Grocery retailers again have a similar pair of constraints – inventory capacity of their shops and counter/checkout capacity for serving customers. If the checkout capacity exceeds inventory capacity, there is not much the shop can do. If the inventory capacity exceeds checkout capacity, attempts should be made to sell without involving the checkout counter.

The problem with services such as Grofers or PepperTap, however, is that their “executives” who pick up the order from the stores need to go through the same checkout process as “normal” customers. In other words, in the current process, the capacity of the retailer is not getting enhanced by means of offering third-party delivery. In other words, there is no direct cost saving for the retailer that can be used to cover for delivery costs. Grocery retail being a lower margin business than restaurants doesn’t help.

One way to get around this is by processing delivery orders in lean times when checkout counters are free, but that prevents “on demand” delivery. Another way is for tighter integration between grocer and shipper (which sidesteps use of scarce checkout counters), but that leads to limited partnerships and shrinks the market.


It is interesting that the restaurant delivery market is imploding before the grocery delivery one. Based on economic logic, it should be the other way round!

Why Grofers is not a sustainable business

When I meet acquaintances for “gencus” nowadays, one of the things we somehow end up talking about is the startup world and inflated valuations of some Indian tech-enabled startups. The favourite whipping boys in any such discussions are food delivery companies such as Swiggy or TinyOwl and grocery delivery startups such as Grofers.

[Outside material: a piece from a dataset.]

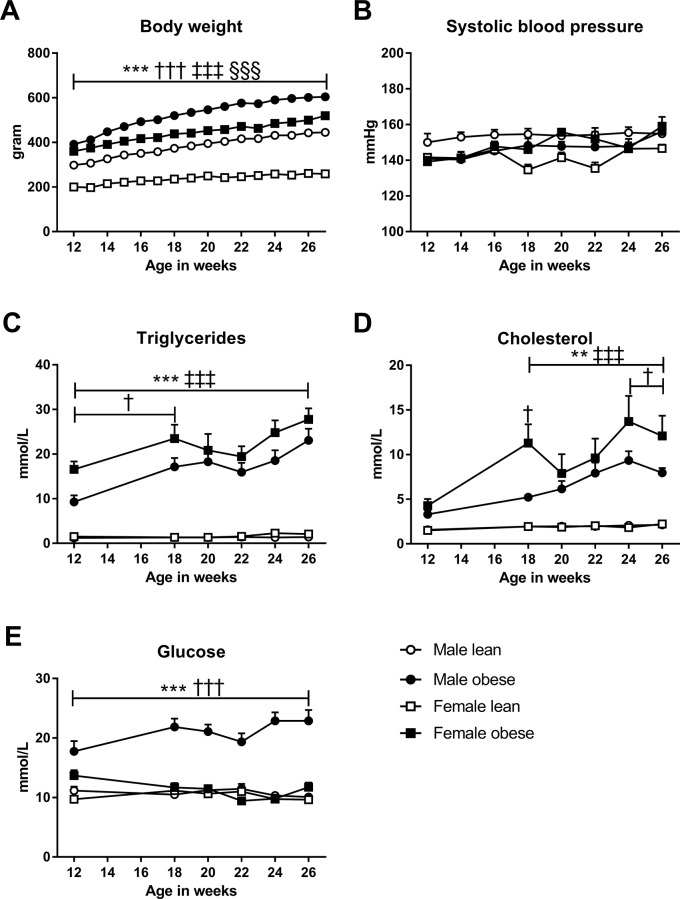
Both male and female obese ZSF1 rats exhibit obesity, dyslipidemia and mild hypertension.A) Body weight was markedly higher in the obese ZSF1 rats compared to their lean counterparts. B) Systolic blood pressure was similar in all the groups, with a range of 140–150 mmHg over time. C) Triglycerides and D) cholesterol levels were markedly elevated in both male and female obese ZSF1 rats. E) Plasma glucose levels were only elevated in male obese rats compared to their lean counterparts. Means ± SEM. Male obese N = 9; female obese N = 8; male lean N = 8 and female lean N = 6; * male obese vs. male lean; † male obese vs. female obese; ‡ female obese vs. female lean; § male lean vs. female lean. One symbol P<0.05, two symbols P<0.01, three symbols P<0.001.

All three aforementioned companies have raised insane amounts of money and are making use of these insane amounts of money to poach employees at inflated valuations. They are also launching significant “above-the-line” advertising campaigns making use of the funds they are flush with. Yet, there is one fundamental concept that indicates that these companies are not likely to go far.

The whole idea of e-commerce is that you trade inventory costs for transportation costs. In “traditional” offline retail, transportation costs are low, since everything is transported in bulk, up until the retail store. In exchange for this, there are significant inventory costs, since inventory needs to be stored in a disaggregated fashion (at each retail outlet) pushing up uncertainty, and thus costs.

E-commerce works on the premise inventory is held in an aggregated fashion thus pushing costs down significantly (especially for “long tail” goods). In exchange, the entire transportation supply chain happens in an expensive “retail” manner. Thus, you save on inventory costs but incur transportation costs.

The problem with businesses such as Grofers is that they incur both costs. First of all, since they rely on picking up goods from retail stores, the high inventory cost is incurred (the hope is that retailers will give Grofers bulk discounts, but that is capped at a fraction of the margin that retailers make). And then, since Grofers transports the item to the customer’s location, retail transportation cost is incurred (whether it is directly paid for by the customer or by Grofers is moot here, since it has the same effect on prices and volumes). Thus, Grofers incurs costs of inefficiencies of both online and offline retail, and is thus a fundamentally unsustainable business.

It can be argued that Grofers offers a degree of convenience that you pay Grofers rather than incurring the cost yourself of getting the goods from the shop. This has two problems, though – firstly, a large number of small and medium retailers in India anyway offer free home delivery (and take orders by phone). Secondly, the cost incurred by Grofers for delivery is a transaction cost and irrespective of who bears it, it results in a reduction of total volume of transactions.

In its last round, Grofers raised $35M. Given the above fundamental inefficiency in its model, it is hard to see the business being worth that much in the long term.